Definition of Cantilever Beams with Piezoelectric Layers and Applications

Cantilever beams with bonded piezoelectric layers are widely studied in structural dynamics, energy harvesting, and vibration control. The piezoelectric element converts mechanical strain into electrical energy, making these systems ideal for structural health monitoring, sensors, and low-power energy harvesters.

The addition of a tip mass alters the natural frequencies and amplifies dynamic responses, which can enhance energy conversion efficiency. Finite Element Analysis (FEA) provides a powerful framework for predicting transient and harmonic responses, enabling engineers to evaluate strain, voltage output, and harvested power under various loading scenarios.

Key factors analyzed during FE simulations include:

• Effect of geometry scaling on dynamic response.

• Impact of tip mass on natural frequency and vibration amplitude.

• Strain distribution in the piezoelectric layer.

• Voltage generation and energy harvesting performance under different excitation types.

Project Highlights

• Geometry:

  • Beam: 62.5 mm × 10 mm × 0.6 mm (thickness).

  • Tip mass: 10 mm × 15 mm × 9.4 mm, weight ≈ 0.0046 kg.

• Materials:

  • Aluminum for the cantilever beam.

  • Piezoelectric layer bonded to the beam surface.

• Boundary conditions:

  • Transient analysis: base excitation applied initially, then fixed at one end.

  • Harmonic analysis: one end fully fixed, with distributed harmonic excitation.

• Analysis setup:

  • Transient excitation: applied at the fixed end to simulate realistic vibrations.

  • Harmonic excitation: frequency sweep from 22 Hz to 34 Hz.

• Scenarios studied:

  • Dynamic strain response of the piezoelectric layer.

  • Voltage generation across electrodes.

  • Power harvesting potential.

FE Analysis Tips and Tricks

• Use fine meshing near the piezoelectric–beam interface to accurately capture strain transfer.

• Apply coupled-field elements to directly link mechanical strain with electrical response.

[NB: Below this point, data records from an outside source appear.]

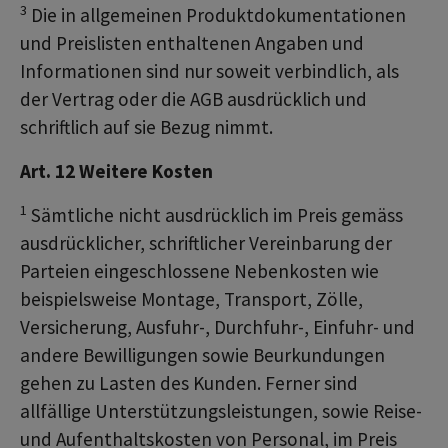
3
Die in allgemeinen Produktdokumentationen
und Preislisten enthaltenen Angaben und
Informationen sind nur soweit verbindlich, als
der Vertrag oder die AGB ausdrücklich und
schriftlich auf sie Bezug nimmt.
Art. 12 Weitere Kosten
1
Sämtliche nicht ausdrücklich im Preis gemäss
ausdrücklicher, schriftlicher Vereinbarung der
Parteien eingeschlossene Nebenkosten wie
beispielsweise Montage, Transport, Zölle,
Versicherung, Ausfuhr-, Durchfuhr-, Einfuhr- und
andere Bewilligungen sowie Beurkundungen
gehen zu Lasten des Kunden. Ferner sind
allfällige Unterstützungsleistungen, sowie Reise-
und Aufenthaltskosten von Personal, im Preis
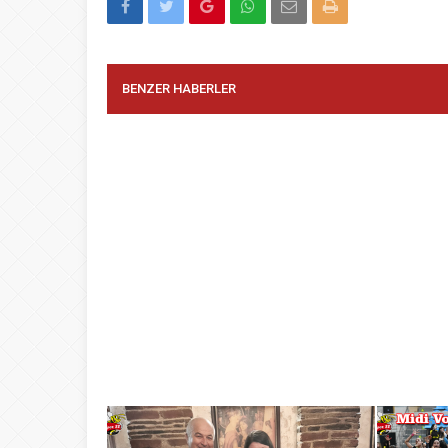
BENZER HABERLER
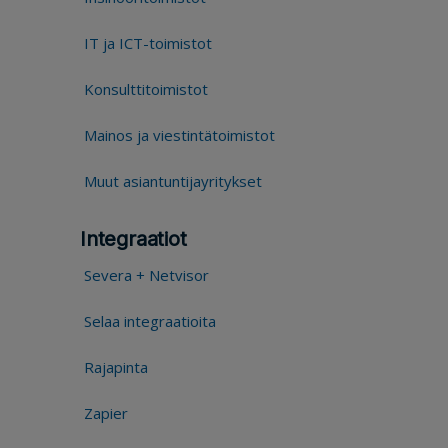
IT ja ICT-toimistot
Konsulttitoimistot
Mainos ja viestintätoimistot
Muut asiantuntijayritykset
Integraatiot
Severa + Netvisor
Selaa integraatioita
Rajapinta
Zapier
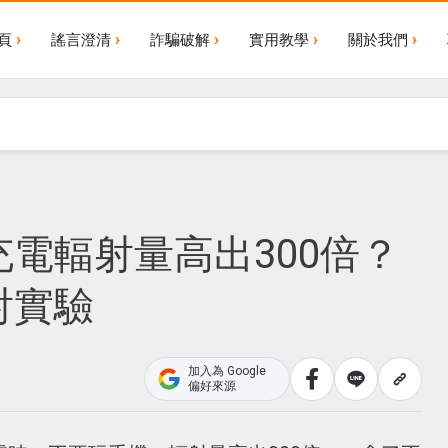
頁
謠言澄清
詐騙破解
實用教學
關於我們
電輻射量高出300倍？
射實驗
加入為 Google
偏好來源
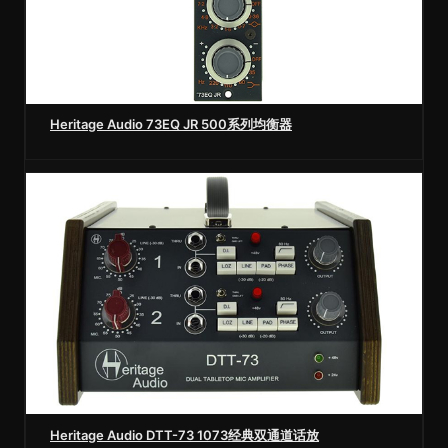
Heritage Audio 73EQ JR 500系列均衡器
Heritage Audio DTT-73 1073经典双通道话放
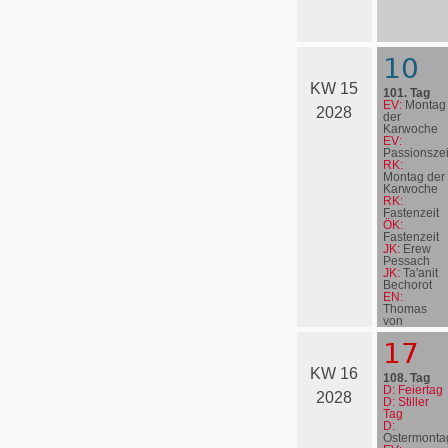
10
KW 15
101. Tag
EV:
Montag
2028
der
Karwoche
EV:
Passionszei
RK:
Montag der
Karwoche
RK:
Fastenzeit
ÖK:
Fastenzeit
JK:
Erew
Pessach
JK:
Ta'anit
Bechorot
EN:
Thomas
von
Westen
17
KW 16
108. Tag
D: Feiertag
2028
D: Stiller
Tag
D:
Ostermonta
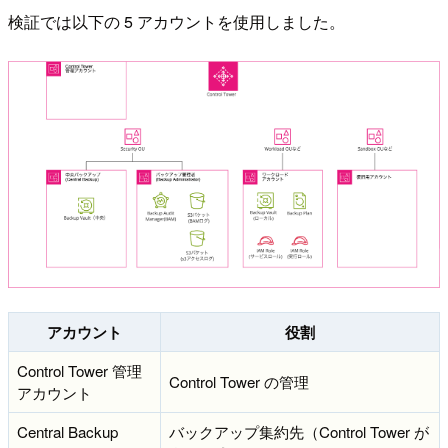
検証では以下の 5 アカウントを使用しました。
アカウント
役割
Control Tower 管理
Control Tower の管理
アカウント
Central Backup
バックアップ集約先（Control Tower が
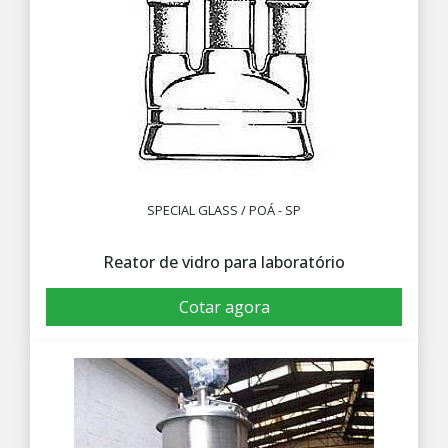
SPECIAL GLASS / POÁ - SP
Reator de vidro para laboratório
Cotar agora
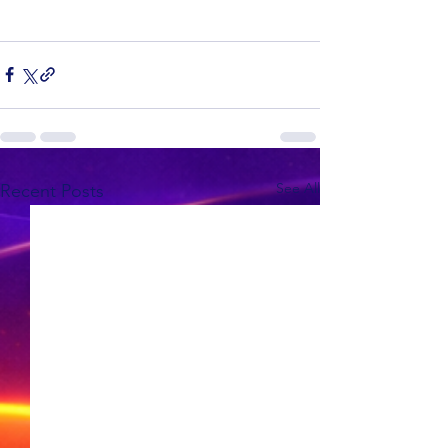
See All
Recent Posts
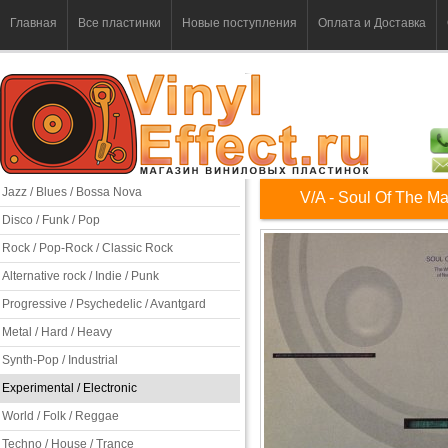
Главная
Все пластинки
Новые поступления
Оплата и Доставка
Jazz / Blues / Bossa Nova
V/A - Soul Of The M
Disco / Funk / Pop
Rock / Pop-Rock / Classic Rock
Alternative rock / Indie / Punk
Progressive / Psychedelic / Avantgard
Metal / Hard / Heavy
Synth-Pop / Industrial
Experimental / Electronic
World / Folk / Reggae
Techno / House / Trance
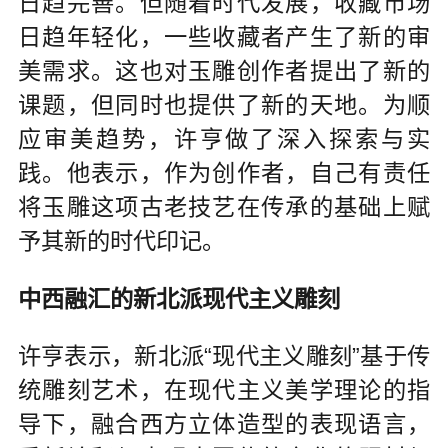
日趋完善。但随着时代发展，收藏市场
日趋年轻化，一些收藏者产生了新的审
美需求。这也对玉雕创作者提出了新的
课题，但同时也提供了新的天地。为顺
应审美趋势，许亨做了深入探索与实
践。他表示，作为创作者，自己有责任
将玉雕这项古老技艺在传承的基础上赋
予其新的时代印记。
中西融汇的新北派现代主义雕刻
许亨表示，新北派“现代主义雕刻”基于传
统雕刻艺术，在现代主义美学理论的指
导下，融合西方立体造型的表现语言，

• Verify frequency range with modal analysis before running harmonic excitation.

• Include tip mass modeling explicitly, as it significantly shifts resonance.

Material Selection

• Beam: Aluminum, chosen for its low density, ease of modeling, and well-documented mechanical properties.

• Piezoelectric patch: Standard PZT material, modeled with anisotropic properties to capture electromechanical coupling accurately. In addition to the elastic constants, the definition requires:

  • Anisotropic relative permittivity

  • Piezoelectric matrix (defined based on either stress or strain constants)

• Tip mass: Steel block (0.0046 kg) used to amplify strain and lower resonance frequency.

Geometry Editing

• Beam modeled as a rectangular cantilever with a bonded piezoelectric patch.

• Tip mass explicitly modeled and attached to the free end of the beam.

Mesh Generation

• 3D solid elements used for both beam and piezoelectric domains.

• Local refinement in piezoelectric and tip mass regions.

• Element count balanced for accuracy and computational efficiency.

  

Analysis Settings

• Transient analysis: base excitation applied to the fixed end, capturing strain and voltage response during free vibration.

• Harmonic analysis: frequency sweep between 22–34 Hz to investigate steady-state response at and around resonance.

• Piezoelectric coupling: mechanical strain directly converted into electrical potential across electrodes.

Connection Types

• Perfect bonding assumed between aluminum beam and piezoelectric patch.

• Rigid connection modeled between tip mass and beam free end.

Boundary Conditions

• One end of the beam fully fixed.

• Transient: excitation applied at base before fixing to simulate realistic loading.

• Harmonic: distributed harmonic excitation along the beam.

Load Conditions

• Transient: base excitation with time-dependent load.

• Harmonic: steady-state sinusoidal excitation, frequency sweep from 22–34 Hz.

Results Interpretation

• Transient analysis: showed realistic free vibration response, with strain transfer into the piezoelectric patch producing measurable voltage output.

• Harmonic analysis: captured resonance behavior, with maximum strain and voltage generation near the natural frequency.

• Tip mass effect: lowered the fundamental frequency and increased strain energy, improving voltage generation and power harvesting.

? This study demonstrates how geometry, tip mass, and excitation type influence the dynamic performance of cantilever beams with piezoelectric layers. The findings are directly applicable to energy harvesting devices, vibration sensors, and smart structures where efficient strain-to-voltage conversion is essential.